Text shown:
## start

Keystone highlighted a few of the sentiment and technical indicators yesterday, such as CPC and Skew, that show a significant market top in place.  The markets have a way of hurting the maximum amount of traders the majority of the time.  That said, the bullish side of the boat is fully loaded to one side, there are no bears. Even though Keystone is very bearish now on the markets, the Keybot the Quant algorithm (left margin) even maintains the core position long currently.  When Keybot turns south that will signal serious market trouble.  With traders overwhelmingly bullish, and even the few calling for a pullback say it will only be a paltry 1 or 2%, perhaps 5% tops.  Since the market has a way of surprising the most amount of traders, and considering the negative divergence in the charts, as well as uber bullish euphoria displayed by sentiment tools, a market pull back of from 5 to 20% is the area where not one trader is looking, perhaps no one except for good ole Keystone. The take away is to stay alert, any long positions should have protection in place, and short positions should have been placed on Friday since the market sentiment is off the charts bullish, proven by the CPC, Skew and VIX, and the SPXA150R is over 90 which is not sustainable for a long period of time.

High gasoline prices remain a worry and this is the time of year when gasoline prices move up due to winter to summer grade changes as well as scheduled maintenance. The seasonality will make it more difficult for gasoline prices to fall.  Anecdotal data already show that folks are seeking public transportation and other options to reduce fuel costs; higher fuel costs should not be healthy for the retail sector and TIF and NKE, as well as others, will provide further insight this week.  Keystone continues to short the retail sector which continues to not be a wise trade. RETS and SZK inverse ETF’s are favorites but are extremely dangerous trading vehicles, and thinly traded which will add to their wild volatility. Oil appears ready for a strong pull back, a 10 to 20 dollar downside move would not be a surprise, which would be in concert with markets pulling back; dollar up=commodities down=gold down=copper down=oil down=equities down. SCO is a potential play to short oil once the positive divergence locks in a smidge lower at 31-32, so the charts are setting up for a drop in oil price.

## end

Data excerpts:
## start

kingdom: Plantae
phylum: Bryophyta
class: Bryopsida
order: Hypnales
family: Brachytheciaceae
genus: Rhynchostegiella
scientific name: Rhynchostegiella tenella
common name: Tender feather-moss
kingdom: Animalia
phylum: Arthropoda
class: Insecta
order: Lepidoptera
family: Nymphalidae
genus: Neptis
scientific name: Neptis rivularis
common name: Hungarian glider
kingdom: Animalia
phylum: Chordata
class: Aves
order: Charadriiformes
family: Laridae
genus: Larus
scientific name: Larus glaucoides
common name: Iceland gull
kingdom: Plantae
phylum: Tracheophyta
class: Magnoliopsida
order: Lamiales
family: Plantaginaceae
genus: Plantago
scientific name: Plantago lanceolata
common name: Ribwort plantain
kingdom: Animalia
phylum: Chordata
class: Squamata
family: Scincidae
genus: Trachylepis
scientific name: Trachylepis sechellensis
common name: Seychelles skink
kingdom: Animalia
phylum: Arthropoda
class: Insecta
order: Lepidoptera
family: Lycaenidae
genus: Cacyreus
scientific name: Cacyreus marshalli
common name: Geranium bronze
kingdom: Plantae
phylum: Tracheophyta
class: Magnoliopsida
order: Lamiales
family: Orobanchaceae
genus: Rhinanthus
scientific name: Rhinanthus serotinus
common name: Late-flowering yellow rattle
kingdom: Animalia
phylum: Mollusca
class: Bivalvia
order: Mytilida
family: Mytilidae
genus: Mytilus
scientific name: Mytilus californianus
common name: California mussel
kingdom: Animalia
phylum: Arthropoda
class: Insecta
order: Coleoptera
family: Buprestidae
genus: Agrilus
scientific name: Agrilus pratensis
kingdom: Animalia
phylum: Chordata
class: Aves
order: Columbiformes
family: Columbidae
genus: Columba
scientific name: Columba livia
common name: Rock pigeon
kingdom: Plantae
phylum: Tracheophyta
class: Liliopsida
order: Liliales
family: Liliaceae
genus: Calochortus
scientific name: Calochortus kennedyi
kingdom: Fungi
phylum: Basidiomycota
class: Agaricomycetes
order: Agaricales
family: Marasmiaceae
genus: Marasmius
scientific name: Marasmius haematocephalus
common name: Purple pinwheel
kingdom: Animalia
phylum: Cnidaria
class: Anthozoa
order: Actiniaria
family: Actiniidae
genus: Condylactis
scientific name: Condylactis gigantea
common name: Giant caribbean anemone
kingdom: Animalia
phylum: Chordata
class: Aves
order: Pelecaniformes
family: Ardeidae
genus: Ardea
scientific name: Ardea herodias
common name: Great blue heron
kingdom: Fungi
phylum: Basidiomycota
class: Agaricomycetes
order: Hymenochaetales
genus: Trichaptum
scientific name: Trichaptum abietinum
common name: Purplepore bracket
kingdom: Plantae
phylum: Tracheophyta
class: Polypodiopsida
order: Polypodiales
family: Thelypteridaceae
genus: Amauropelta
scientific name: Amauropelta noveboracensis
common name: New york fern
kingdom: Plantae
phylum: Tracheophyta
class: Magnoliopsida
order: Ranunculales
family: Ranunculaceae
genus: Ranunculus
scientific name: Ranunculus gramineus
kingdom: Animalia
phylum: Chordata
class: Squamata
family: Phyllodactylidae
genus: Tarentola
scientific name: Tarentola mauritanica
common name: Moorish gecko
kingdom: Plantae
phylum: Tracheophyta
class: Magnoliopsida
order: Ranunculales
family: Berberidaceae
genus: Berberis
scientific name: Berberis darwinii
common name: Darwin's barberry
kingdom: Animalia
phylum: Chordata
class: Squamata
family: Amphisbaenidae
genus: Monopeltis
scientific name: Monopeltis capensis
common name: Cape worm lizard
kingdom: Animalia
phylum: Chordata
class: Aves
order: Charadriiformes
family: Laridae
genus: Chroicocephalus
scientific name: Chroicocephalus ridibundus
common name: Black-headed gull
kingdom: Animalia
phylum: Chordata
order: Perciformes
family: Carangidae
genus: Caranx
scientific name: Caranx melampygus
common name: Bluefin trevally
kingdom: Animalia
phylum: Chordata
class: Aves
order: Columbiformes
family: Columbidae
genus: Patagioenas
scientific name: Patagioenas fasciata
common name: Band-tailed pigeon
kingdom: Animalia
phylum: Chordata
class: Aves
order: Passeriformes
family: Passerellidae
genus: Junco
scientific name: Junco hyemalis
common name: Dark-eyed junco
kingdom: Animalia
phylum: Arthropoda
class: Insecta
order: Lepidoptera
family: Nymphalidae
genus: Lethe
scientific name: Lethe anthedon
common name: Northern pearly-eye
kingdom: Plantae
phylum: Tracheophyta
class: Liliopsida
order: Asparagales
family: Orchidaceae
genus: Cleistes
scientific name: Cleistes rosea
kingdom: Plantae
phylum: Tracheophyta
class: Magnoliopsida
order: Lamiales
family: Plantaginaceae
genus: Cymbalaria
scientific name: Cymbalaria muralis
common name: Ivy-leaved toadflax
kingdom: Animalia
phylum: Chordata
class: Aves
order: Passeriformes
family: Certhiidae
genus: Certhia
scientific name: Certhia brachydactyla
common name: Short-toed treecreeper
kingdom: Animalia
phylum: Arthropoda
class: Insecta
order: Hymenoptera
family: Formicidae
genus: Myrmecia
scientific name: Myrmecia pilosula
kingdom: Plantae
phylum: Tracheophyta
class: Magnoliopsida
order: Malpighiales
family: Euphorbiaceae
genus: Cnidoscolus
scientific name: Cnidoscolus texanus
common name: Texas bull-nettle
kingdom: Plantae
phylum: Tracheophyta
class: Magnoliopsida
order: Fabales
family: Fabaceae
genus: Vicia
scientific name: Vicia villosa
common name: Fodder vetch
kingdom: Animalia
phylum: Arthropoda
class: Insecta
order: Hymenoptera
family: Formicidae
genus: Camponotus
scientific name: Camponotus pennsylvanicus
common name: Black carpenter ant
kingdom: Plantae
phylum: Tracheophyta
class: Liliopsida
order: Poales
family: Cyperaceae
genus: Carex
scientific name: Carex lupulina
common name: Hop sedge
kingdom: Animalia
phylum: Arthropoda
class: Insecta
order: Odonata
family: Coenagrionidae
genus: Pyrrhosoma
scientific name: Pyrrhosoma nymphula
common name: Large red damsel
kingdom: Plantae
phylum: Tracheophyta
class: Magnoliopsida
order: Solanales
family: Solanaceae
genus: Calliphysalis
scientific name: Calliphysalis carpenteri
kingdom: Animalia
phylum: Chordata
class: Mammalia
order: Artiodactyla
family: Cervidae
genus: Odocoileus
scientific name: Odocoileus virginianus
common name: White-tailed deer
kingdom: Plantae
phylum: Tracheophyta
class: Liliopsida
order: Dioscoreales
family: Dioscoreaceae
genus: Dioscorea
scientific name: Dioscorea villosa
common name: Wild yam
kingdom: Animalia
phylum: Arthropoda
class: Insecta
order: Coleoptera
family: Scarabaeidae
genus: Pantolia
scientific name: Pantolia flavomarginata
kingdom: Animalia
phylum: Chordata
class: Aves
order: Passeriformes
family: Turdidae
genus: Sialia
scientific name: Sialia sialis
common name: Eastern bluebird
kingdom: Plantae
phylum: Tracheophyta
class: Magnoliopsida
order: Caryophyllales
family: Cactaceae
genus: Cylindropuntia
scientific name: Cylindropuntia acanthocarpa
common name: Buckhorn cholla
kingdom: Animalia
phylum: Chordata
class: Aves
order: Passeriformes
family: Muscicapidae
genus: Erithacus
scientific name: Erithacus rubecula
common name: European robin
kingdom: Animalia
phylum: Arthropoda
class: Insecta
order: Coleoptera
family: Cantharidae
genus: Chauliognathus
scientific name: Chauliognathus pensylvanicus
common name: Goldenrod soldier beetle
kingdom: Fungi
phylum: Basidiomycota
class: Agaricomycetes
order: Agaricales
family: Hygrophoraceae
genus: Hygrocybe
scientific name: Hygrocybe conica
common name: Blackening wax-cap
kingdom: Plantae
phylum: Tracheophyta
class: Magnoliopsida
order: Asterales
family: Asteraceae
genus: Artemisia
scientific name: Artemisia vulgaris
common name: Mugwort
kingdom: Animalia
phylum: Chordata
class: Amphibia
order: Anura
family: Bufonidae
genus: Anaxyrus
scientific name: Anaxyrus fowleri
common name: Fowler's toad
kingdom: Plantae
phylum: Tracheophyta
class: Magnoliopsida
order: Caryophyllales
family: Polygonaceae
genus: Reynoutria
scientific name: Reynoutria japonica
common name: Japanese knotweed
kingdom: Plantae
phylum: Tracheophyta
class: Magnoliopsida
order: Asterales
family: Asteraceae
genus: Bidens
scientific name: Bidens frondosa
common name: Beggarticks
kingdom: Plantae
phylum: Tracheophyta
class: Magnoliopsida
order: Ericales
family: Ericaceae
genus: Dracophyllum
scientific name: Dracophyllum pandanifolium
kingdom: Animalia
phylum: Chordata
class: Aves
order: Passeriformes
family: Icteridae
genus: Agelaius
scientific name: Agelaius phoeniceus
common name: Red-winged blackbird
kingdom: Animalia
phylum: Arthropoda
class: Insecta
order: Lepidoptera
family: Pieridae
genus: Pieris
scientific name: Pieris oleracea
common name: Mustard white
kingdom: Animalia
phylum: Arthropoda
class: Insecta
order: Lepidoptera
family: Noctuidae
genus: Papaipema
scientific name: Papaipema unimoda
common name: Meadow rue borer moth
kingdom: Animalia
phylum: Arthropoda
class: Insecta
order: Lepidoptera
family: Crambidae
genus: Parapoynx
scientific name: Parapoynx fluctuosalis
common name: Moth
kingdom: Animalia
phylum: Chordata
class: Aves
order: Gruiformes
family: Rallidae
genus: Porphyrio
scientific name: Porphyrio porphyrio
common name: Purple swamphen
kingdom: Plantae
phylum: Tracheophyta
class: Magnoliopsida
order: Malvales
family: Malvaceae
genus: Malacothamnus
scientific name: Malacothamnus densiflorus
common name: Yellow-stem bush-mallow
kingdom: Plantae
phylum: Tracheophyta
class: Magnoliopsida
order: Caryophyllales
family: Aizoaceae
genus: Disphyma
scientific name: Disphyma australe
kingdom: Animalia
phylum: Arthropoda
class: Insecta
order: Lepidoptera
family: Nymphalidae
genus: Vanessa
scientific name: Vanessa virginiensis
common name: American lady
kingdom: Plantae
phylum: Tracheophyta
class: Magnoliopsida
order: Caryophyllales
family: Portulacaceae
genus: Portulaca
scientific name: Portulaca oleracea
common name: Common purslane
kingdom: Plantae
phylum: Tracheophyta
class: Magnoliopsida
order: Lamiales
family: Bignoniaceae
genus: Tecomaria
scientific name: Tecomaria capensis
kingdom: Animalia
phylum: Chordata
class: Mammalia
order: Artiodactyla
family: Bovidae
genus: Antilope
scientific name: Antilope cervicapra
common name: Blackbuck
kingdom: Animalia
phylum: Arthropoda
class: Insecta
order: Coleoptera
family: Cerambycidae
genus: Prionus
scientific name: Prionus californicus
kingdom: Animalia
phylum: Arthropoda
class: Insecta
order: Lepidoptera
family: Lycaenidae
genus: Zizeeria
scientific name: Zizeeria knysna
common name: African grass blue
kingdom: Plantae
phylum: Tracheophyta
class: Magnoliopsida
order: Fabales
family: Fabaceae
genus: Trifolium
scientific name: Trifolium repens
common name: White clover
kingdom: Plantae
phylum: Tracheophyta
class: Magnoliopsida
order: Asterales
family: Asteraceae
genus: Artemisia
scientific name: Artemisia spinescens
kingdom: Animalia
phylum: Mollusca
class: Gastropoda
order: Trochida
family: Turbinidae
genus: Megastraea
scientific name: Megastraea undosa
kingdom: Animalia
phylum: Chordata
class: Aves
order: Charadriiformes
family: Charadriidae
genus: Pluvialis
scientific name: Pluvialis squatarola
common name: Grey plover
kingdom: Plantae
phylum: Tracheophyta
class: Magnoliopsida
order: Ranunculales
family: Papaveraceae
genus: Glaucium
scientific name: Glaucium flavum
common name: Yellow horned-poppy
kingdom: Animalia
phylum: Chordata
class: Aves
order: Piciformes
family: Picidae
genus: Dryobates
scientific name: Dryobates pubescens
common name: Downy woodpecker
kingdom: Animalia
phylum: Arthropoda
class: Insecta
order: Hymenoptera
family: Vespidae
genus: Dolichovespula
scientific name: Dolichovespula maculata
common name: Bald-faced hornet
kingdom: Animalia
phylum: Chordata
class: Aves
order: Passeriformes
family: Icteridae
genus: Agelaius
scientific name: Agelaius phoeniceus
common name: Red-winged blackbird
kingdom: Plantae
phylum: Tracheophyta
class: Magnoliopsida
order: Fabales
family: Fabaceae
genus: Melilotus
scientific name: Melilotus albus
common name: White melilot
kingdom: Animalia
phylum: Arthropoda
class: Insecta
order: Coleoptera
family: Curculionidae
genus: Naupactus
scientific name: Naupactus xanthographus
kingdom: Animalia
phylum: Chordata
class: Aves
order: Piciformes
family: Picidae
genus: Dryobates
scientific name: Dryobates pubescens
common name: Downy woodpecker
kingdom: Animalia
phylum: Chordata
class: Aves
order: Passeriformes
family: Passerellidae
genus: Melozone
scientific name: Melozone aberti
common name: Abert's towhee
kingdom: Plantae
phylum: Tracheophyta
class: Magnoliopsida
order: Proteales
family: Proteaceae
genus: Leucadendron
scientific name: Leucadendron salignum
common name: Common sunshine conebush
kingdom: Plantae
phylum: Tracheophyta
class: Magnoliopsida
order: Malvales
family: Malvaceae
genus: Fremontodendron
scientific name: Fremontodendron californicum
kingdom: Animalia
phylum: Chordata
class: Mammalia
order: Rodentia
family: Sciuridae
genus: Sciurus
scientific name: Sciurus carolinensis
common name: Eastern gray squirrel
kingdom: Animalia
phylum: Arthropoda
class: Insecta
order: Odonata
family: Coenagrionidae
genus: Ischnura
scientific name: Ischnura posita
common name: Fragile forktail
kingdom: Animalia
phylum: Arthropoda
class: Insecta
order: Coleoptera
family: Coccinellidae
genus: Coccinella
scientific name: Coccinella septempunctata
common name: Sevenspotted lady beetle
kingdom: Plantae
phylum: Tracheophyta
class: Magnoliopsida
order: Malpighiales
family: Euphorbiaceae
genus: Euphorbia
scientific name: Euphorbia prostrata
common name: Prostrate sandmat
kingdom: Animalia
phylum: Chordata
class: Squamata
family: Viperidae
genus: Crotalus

## end

Goals:
**1.** Which two inverse ETFs does the market commentary name as favorites for shorting the retail sector?
**2.** Reproduce the rows verbatim, from the first row through the line containing "scientific name: Plantago lanceolata", both ends included.
The rows bear no relation to the market commentary.

Completed exercise:
**1.** RETS and SZK.

**2.**
kingdom: Plantae
phylum: Bryophyta
class: Bryopsida
order: Hypnales
family: Brachytheciaceae
genus: Rhynchostegiella
scientific name: Rhynchostegiella tenella
common name: Tender feather-moss
kingdom: Animalia
phylum: Arthropoda
class: Insecta
order: Lepidoptera
family: Nymphalidae
genus: Neptis
scientific name: Neptis rivularis
common name: Hungarian glider
kingdom: Animalia
phylum: Chordata
class: Aves
order: Charadriiformes
family: Laridae
genus: Larus
scientific name: Larus glaucoides
common name: Iceland gull
kingdom: Plantae
phylum: Tracheophyta
class: Magnoliopsida
order: Lamiales
family: Plantaginaceae
genus: Plantago
scientific name: Plantago lanceolata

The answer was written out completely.